A fairly gentle, atmospheric calm takes us into the opening of the album’s final song, “Phantom Planet” – but if you’ve been following along with the bouncing ball then you know there’s little to no chance what we hear at the beginning will be anything like what we hear by the end of this twelve-minute tune. Awesome bring-back around the 2:30 mark after a short breakdown…you can hear everyone hustlin’ & shufflin’ along in a seriously unified front. Shortly afterwards, you get the piano solo…which kinda has a bizarre cut-off at the end of it, but I dig the rest of what I was hearing beforehand.

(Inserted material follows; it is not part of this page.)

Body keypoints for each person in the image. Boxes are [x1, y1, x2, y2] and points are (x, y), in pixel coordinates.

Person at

It did get me thinking a lot about the perception of Jazz and how people tend to hear it…I know what I hear as the wild abandon of passion in that third minute would sound potentially like it’s all over the place to someone else; and heck, maybe both of those things can still be true at the same time. My point is simply that, Jazz really has that subjective element stacked against it more than most…you could ask just about anyone out there if they have an opinion on Jazz music one way or the other, and most always will. Those that love it, will love a ton of what they hear in Eyeing The Sky because this band pushes those boundaries we know about as hard as you can imagine…and that’s the only way you can ever hope to break new ground in Jazz, or any other kind of music for that matter. No one’s going to recreate the wheel of Rock’n’Roll at this point, know what I mean? But fusion efforts like this by Eyeing The Sky, and mashing together different styles & sounds still yields the potential for all kinds of untapped creativity. The people that hate Jazz to begin with…well of course they’re going to struggle…obviously LIFE is a struggle for those folks in general, just sayin.’

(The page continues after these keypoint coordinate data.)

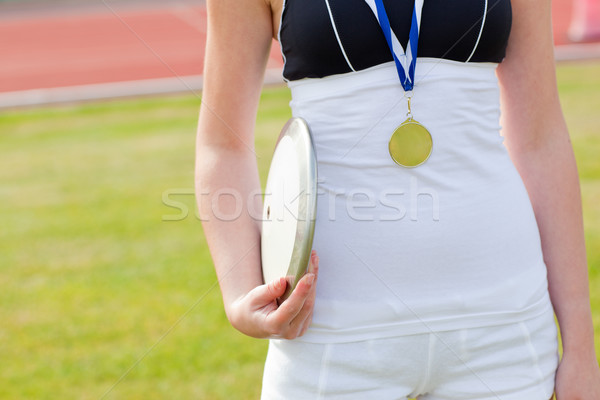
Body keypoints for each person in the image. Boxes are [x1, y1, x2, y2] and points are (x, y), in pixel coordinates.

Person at [195, 0, 600, 398]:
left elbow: (539, 139)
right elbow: (223, 144)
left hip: (503, 323)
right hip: (328, 329)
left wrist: (581, 349)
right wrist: (238, 295)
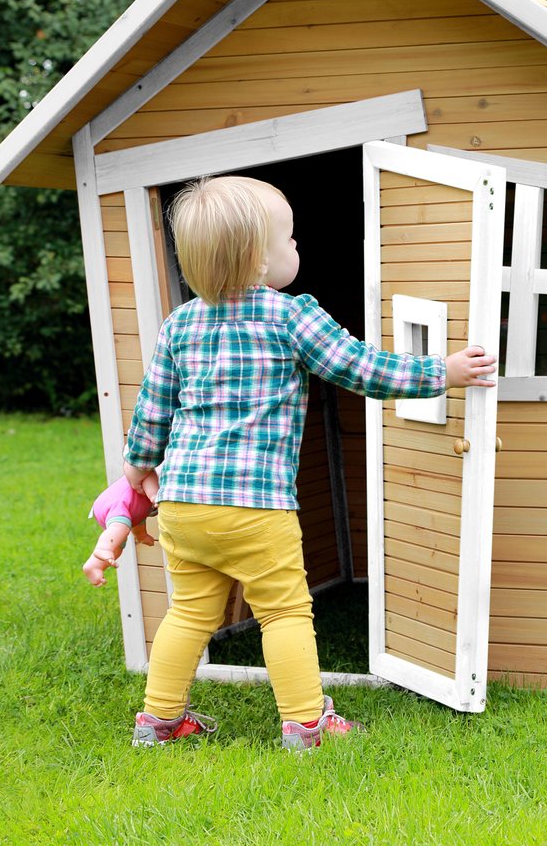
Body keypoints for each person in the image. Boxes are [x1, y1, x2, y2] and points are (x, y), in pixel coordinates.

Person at [121, 175, 496, 751]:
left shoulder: (179, 325)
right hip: (257, 507)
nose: (297, 248)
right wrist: (440, 372)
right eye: (290, 239)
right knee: (285, 613)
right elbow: (361, 368)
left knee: (188, 614)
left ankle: (159, 721)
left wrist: (138, 468)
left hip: (184, 503)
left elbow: (153, 408)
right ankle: (305, 723)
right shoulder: (291, 317)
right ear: (257, 257)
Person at [82, 471, 161, 587]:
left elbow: (139, 519)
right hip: (118, 504)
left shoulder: (139, 505)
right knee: (120, 529)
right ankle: (103, 547)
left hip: (126, 509)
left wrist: (142, 536)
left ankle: (95, 565)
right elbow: (147, 474)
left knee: (118, 546)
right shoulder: (150, 470)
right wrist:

I’m always fully willing to admit when I’m outmatched in a musical sense…I know beyond the shadow of a doubt that McGrath and his crew of talent assisting him are much more educated in the art and it’s technicalities than I’ll ever be myself…all I can do is speak on behalf of how people listen to music, what we hear, and what we feel about it. For you music-heads out there, I can’t imagine you not loving these extraordinarily unique compositions roaming throughout the lineup of Spectral Galaxies…for the rest of ya, this would probably be a bit of an uphill battle to get through from beginning to end. And like I said, I get that…to a large degree, I really do get it…and it’s in listening to songs like “Phantom Planet” where I really understand that the most. For a twelve minute-plus long song, I was actually quite surprised by how much of this tune was filled with ideas and sound that I felt like listeners could really latch onto – and to feel that way about the vast majority of any twelve-minute long song is a serious rarity of its own kind, but that’s really the case when it comes to “Phantom Planet.” It made me realize that even I need a bit more of a defined structure at times, or that I was at least ready to welcome that back happily when it seemed to show up in the more expanded ideas that run throughout this album’s final cut. I’m more than okay with that…I ended up feeling like “Phantom Planet” was the song that gave “Rapallo Ostinato” the biggest run for its money in terms of my overall affection for favorite tune on this record.
Technically, Spectral Galaxies by Eyeing The Sky came out back in 2016…we headed back in time to take this trip in today’s review. Word on the street is that McGrath is cookin’ up all kinds of brand-new cuts in the lab for release this year…so keep your bags packed and your seat warm…there might be another voyage into the musical beyond with Eric in one of his many projects on the go, right around the corner.